Perikatan Nasional has implemented a significant restructuring of its top leadership positions, signalling fresh organisational momentum as the coalition prepares for critical state elections in Johor and Negeri Sembilan. PN chairman Datuk Seri Ir Dr Ahmad Samsuri Mokhtar announced that Datuk Dr Mohd Radzi Md Jidin, serving as Bersatu vice-president and PN election director, and Datuk Seri Mohamed Azmin Ali, holding the position of Bersatu secretary-general, have been terminated with immediate effect.
The reshuffle represents a substantial shake-up at the highest levels of the Islamist-led coalition. According to Ahmad Samsuri's statement, the restructuring was executed under constitutional powers vested in the party leadership, specifically invoking Clauses 8.3(V), (VI) and (VII) of the PN Constitution. This legal foundation underscores the formal nature of the changes and indicates they were not made hastily but rather drawn from the coalition's established governance framework.
Mohd Radzi's position as election director, a role critical to coordinating campaign strategies and electoral operations, has been filled by Kedah Menteri Besar Datuk Seri Muhammad Sanusi Md Nor. The appointment of a sitting state chief executive to this national electoral role reflects PN's confidence in Sanusi's capabilities and suggests the coalition intends to leverage his administrative experience and political standing for upcoming campaign efforts. Sanusi's elevation also carries symbolic weight within PAS, the largest component party in PN, given his prominence as a state leader.
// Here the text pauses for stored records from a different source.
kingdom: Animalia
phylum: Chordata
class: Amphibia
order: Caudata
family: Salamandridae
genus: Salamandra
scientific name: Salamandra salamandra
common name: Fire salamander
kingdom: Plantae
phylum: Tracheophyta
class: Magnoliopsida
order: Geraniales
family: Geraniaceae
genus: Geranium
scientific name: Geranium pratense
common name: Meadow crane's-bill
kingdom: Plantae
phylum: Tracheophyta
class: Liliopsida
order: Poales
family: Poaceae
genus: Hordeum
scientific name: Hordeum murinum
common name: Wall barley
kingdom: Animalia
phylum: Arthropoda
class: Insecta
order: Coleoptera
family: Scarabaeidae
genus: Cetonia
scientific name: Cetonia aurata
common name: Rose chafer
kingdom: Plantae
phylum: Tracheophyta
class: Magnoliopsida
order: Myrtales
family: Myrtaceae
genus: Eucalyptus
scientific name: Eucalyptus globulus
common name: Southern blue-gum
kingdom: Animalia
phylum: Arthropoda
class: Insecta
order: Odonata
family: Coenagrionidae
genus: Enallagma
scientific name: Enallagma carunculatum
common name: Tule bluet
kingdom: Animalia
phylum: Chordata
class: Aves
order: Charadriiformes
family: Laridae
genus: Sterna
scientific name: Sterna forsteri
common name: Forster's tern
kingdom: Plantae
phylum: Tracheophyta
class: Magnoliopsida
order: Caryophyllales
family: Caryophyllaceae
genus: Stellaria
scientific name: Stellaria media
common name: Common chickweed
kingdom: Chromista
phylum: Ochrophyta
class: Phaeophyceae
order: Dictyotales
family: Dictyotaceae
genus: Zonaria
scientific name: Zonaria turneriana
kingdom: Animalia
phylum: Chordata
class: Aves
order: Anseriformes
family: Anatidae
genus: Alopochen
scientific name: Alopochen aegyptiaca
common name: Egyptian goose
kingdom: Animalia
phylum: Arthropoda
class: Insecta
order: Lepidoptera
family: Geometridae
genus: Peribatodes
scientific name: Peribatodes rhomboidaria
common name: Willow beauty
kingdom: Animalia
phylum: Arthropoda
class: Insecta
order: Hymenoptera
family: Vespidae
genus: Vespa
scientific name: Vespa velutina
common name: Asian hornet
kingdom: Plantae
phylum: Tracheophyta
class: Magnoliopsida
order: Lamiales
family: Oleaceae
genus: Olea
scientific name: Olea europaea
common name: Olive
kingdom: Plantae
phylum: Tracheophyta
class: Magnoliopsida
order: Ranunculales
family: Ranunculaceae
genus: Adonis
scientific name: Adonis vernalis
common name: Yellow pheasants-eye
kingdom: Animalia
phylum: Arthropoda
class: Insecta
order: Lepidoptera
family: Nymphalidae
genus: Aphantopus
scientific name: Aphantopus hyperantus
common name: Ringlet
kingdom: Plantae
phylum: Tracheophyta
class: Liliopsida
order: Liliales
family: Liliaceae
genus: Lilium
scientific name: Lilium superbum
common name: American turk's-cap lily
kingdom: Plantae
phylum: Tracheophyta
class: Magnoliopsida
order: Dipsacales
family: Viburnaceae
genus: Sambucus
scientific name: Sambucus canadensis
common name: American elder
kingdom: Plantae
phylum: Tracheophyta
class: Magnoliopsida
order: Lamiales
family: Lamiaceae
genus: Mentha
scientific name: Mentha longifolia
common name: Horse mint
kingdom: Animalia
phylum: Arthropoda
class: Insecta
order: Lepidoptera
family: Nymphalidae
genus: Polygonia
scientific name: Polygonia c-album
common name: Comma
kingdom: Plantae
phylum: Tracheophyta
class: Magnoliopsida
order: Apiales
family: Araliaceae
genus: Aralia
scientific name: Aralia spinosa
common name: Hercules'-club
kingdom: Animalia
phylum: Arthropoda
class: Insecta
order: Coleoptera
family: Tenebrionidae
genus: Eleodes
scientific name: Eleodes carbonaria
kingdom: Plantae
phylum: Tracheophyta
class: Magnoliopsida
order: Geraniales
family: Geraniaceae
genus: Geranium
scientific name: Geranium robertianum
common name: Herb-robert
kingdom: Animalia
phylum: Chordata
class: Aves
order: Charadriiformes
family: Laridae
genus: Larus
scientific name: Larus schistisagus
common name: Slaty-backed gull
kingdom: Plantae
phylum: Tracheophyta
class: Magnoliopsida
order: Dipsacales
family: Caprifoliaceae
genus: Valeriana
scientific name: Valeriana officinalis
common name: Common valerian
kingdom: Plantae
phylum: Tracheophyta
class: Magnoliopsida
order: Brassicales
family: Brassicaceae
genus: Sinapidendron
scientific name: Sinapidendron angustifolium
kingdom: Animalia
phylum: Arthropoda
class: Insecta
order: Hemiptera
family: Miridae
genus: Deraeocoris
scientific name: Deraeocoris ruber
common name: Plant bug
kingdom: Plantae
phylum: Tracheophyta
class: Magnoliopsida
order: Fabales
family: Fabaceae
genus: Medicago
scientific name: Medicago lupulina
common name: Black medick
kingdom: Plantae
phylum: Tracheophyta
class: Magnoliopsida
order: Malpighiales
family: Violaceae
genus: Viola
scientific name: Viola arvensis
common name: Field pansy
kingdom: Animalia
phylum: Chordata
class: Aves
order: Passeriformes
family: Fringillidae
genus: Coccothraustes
Simultaneously, Muhammad Sanusi has relinquished his position as PN treasurer, a financial oversight role of considerable importance within any political coalition. Subramaniam Surunaryan assumes this treasury responsibility, representing a transition in how the coalition manages its fiscal affairs. The treasurer's role carries significant responsibility for fundraising, budget allocation, and financial compliance—dimensions crucial for any coalition operating at national scale.
Azmin's removal from his secretary-general post appears linked to constitutional compliance requirements. Ahmad Samsuri's statement explicitly noted that the deputy secretary-general was relieved of duties to satisfy PN Constitution provisions, suggesting the changes may reflect specific constitutional stipulations regarding overlapping or conflicting positions. This technical explanation indicates the restructuring addresses not merely personality considerations but rather structural governance issues within the coalition framework.
These leadership changes arrive at a consequential moment for PN's political trajectory. The coalition has faced internal strains, particularly following PAS's recent formal announcement ending all political cooperation with Bersatu, PN's largest non-PAS component party. That rupture between two founding PN members represents a significant fissure in the coalition's unity and raises questions about the coalition's internal cohesion going forward. The leadership restructuring may therefore represent an attempt to establish clearer command structures and prevent further fragmentation.
The timing relative to upcoming state elections in Johor and Negeri Sembilan carries strategic importance. Both states represent electoral battlegrounds where PN seeks to demonstrate electoral competitiveness against Barisan Nasional and Pakatan Harapan. Johor, Malaysia's second-largest state, remains politically critical; any PN gains there would signal broader appeal beyond its traditional Malay-Muslim base. The appointment of experienced leaders to electoral and organisational roles suggests PN intends these elections as testing grounds for its national viability.
Ahmad Samsuri indicated that an emergency Supreme Council meeting would convene shortly to further fortify the coalition's organisational structure. This proposed gathering of senior party figures hints at broader restructuring beyond the announced personnel changes. The Supreme Council meeting may address the PAS-Bersatu schism, clarify coalition principles, or establish new operational guidelines for component parties, representing an opportunity to reassert cohesion across PN's fractious membership.
For Malaysian political observers, these changes underscore the volatility and realignment characterising the post-2022 political landscape. PN emerged as a significant bloc following the 2022 general election, yet internal contradictions—particularly between PAS's Islamist ideological framework and Bersatu's more pragmatic positioning—have created recurring tensions. Personnel changes at the national level may temporarily address symptoms, but deeper structural questions about PN's long-term viability as a cohesive coalition unit remain unresolved.
The broader implications for Southeast Asian observers merit consideration. Malaysia's coalition politics remain fluid, with multiple blocs competing for dominance. PN's apparent strengthening of its national machinery, despite internal divisions, indicates the coalition intends serious challenge to established political arrangements. How these leadership changes translate into electoral performance in the coming state elections will provide important indicators of PN's capacity to consolidate support and function as a unified political force.
From the perspective of Malaysian voters and political commentators, these restructuring moves suggest PN leadership recognises the necessity for organisational discipline and clearer hierarchical arrangements. Whether such administrative adjustments sufficiently address the coalition's underlying political contradictions—particularly its capacity to bridge PAS's Islamic platform with other component parties' constituencies—remains to be tested through electoral results and sustained governance cooperation in coming months.